-- Information follows --
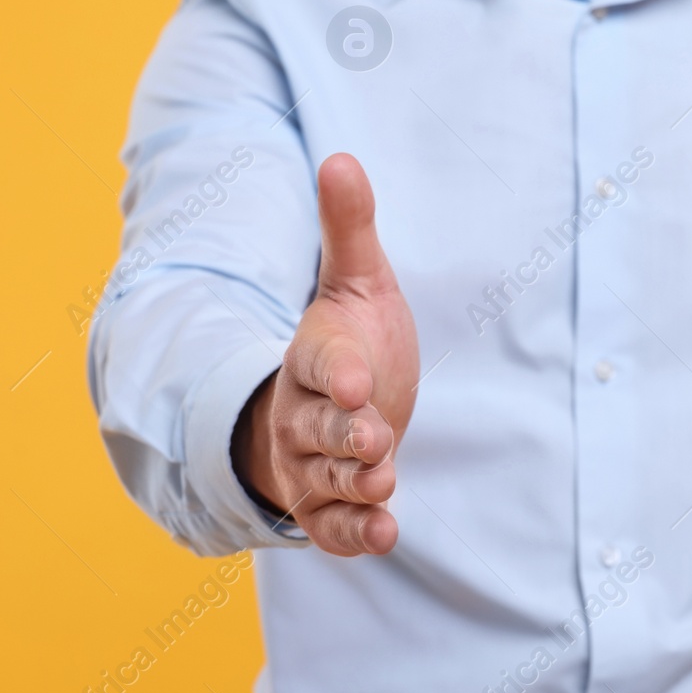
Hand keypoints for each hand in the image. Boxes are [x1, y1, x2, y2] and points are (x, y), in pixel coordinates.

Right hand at [231, 153, 419, 554]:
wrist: (335, 404)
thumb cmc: (351, 337)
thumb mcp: (358, 280)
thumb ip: (348, 228)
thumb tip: (340, 159)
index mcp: (315, 356)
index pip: (322, 363)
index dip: (338, 372)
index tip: (359, 381)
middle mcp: (304, 413)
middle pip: (318, 427)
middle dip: (344, 435)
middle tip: (376, 440)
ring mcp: (312, 463)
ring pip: (326, 478)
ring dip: (355, 483)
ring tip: (384, 478)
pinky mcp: (328, 505)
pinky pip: (335, 526)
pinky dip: (357, 533)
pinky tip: (387, 533)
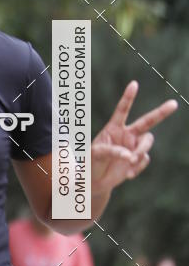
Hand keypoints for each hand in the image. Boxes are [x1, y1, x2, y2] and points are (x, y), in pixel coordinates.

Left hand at [91, 81, 176, 196]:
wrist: (96, 181)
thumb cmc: (92, 163)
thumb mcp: (96, 155)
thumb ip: (112, 152)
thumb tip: (130, 156)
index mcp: (114, 128)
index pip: (122, 110)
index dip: (128, 97)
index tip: (134, 84)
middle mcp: (127, 134)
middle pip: (147, 121)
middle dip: (161, 112)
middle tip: (174, 104)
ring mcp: (134, 146)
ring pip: (147, 142)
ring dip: (141, 151)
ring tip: (130, 162)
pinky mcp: (138, 160)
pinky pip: (144, 160)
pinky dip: (137, 167)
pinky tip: (127, 174)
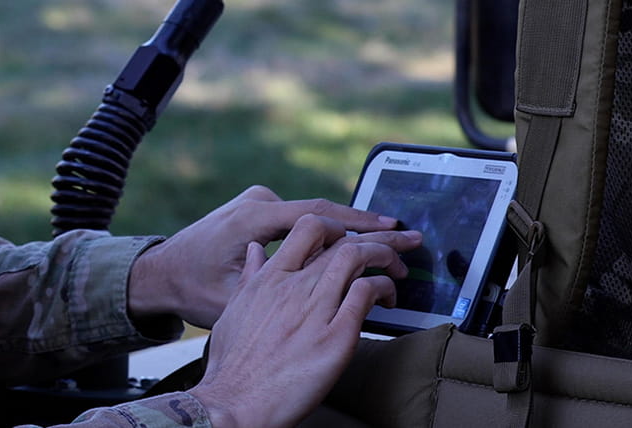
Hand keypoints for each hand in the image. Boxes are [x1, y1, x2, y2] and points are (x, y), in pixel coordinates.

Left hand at [128, 185, 413, 327]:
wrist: (157, 274)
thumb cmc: (190, 290)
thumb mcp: (233, 297)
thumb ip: (275, 285)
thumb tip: (320, 286)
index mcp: (255, 217)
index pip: (320, 218)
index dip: (361, 226)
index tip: (394, 231)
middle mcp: (258, 202)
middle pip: (324, 213)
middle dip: (367, 226)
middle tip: (406, 235)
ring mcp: (256, 203)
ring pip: (313, 217)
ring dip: (348, 229)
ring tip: (387, 240)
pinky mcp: (256, 211)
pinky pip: (299, 220)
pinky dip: (327, 231)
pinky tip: (351, 244)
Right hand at [188, 213, 415, 427]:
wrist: (234, 404)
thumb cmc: (232, 365)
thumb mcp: (233, 309)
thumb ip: (250, 276)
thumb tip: (256, 249)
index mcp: (270, 277)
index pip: (310, 227)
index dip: (338, 227)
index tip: (351, 239)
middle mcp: (293, 286)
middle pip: (344, 240)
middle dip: (378, 237)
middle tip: (399, 240)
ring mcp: (315, 310)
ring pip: (358, 257)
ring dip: (386, 256)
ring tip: (399, 268)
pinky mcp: (335, 338)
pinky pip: (366, 294)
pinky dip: (383, 288)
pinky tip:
-- Information concluded --
◆ What you should do
Omit the pictures and set down the records exactly.

◆ Final answer
Hand keypoints for each hand in the image. Boxes are [x1, y1, x2, y2] and points are (x, y), in pixel coordinates.

Right hand at [231, 153, 419, 554]:
wrist: (335, 404)
thumb cmc: (351, 337)
thumb mcp: (358, 280)
thumb ip: (348, 228)
thumb tip: (340, 159)
index mcp: (315, 356)
index pip: (322, 363)
index dip: (338, 372)
index tip: (359, 381)
middle mcp: (304, 413)
middle pip: (318, 427)
middle dip: (344, 435)
middle tip: (376, 440)
ring mcp: (312, 463)
ring pip: (326, 478)
ring dip: (355, 483)
ring tip: (384, 478)
pinky mcp: (328, 505)
pinky pip: (335, 526)
pinky dip: (357, 533)
pinky tip: (387, 533)
Hand keypoints for each hand in the image. Boxes are [x1, y1, x2, y2] and points are (x, y), in pixel coordinates.

Left hand at [91, 81, 176, 196]:
wrist: (96, 181)
thumb cmc: (92, 163)
thumb mcp: (96, 155)
thumb ip: (112, 152)
thumb tip: (130, 156)
index mcp: (114, 128)
index pip: (122, 110)
index dip: (128, 97)
index tip: (134, 84)
middle mcp: (127, 134)
middle pip: (147, 121)
middle dip: (161, 112)
middle tip: (174, 104)
ring mcp: (134, 146)
ring pip: (147, 142)
ring dip: (141, 151)
ring tip: (130, 162)
pinky mcp: (138, 160)
pinky pip: (144, 160)
pinky dip: (137, 167)
pinky tip: (127, 174)
Hand keypoints for each hand in the image. Boxes are [x1, y1, x2, y2] and points are (x, y), in pixel coordinates.

Left hand at [128, 185, 413, 327]:
wrist: (157, 274)
thumb cmc: (190, 290)
thumb mcp: (233, 297)
thumb ip: (275, 285)
thumb tip: (320, 286)
index mcp: (255, 217)
index pip: (320, 218)
index dip: (361, 226)
index tip: (394, 231)
middle mcp: (258, 202)
middle pip: (324, 213)
middle dip: (367, 226)
middle tip: (406, 235)
ring mcp: (256, 203)
ring pip: (313, 217)
ring dip: (348, 229)
ring tip: (387, 240)
pinky mcp: (256, 211)
pinky pip: (299, 220)
pinky dip: (327, 231)
pinky tip: (351, 244)
Right hand at [188, 213, 415, 427]:
wrist: (234, 404)
thumb cmc: (232, 365)
thumb mcp: (233, 309)
thumb ip: (250, 276)
thumb tip: (256, 249)
index mcp: (270, 277)
index pip: (310, 227)
index dip: (338, 227)
index tip: (351, 239)
middle mcp: (293, 286)
middle pip: (344, 240)
middle dip: (378, 237)
middle tip: (399, 240)
ring mcp: (315, 310)
ring pip: (358, 257)
ring dip: (386, 256)
ring tip: (399, 268)
pinky mcp: (335, 338)
pinky pip: (366, 294)
pinky dip: (383, 288)
pinky tip:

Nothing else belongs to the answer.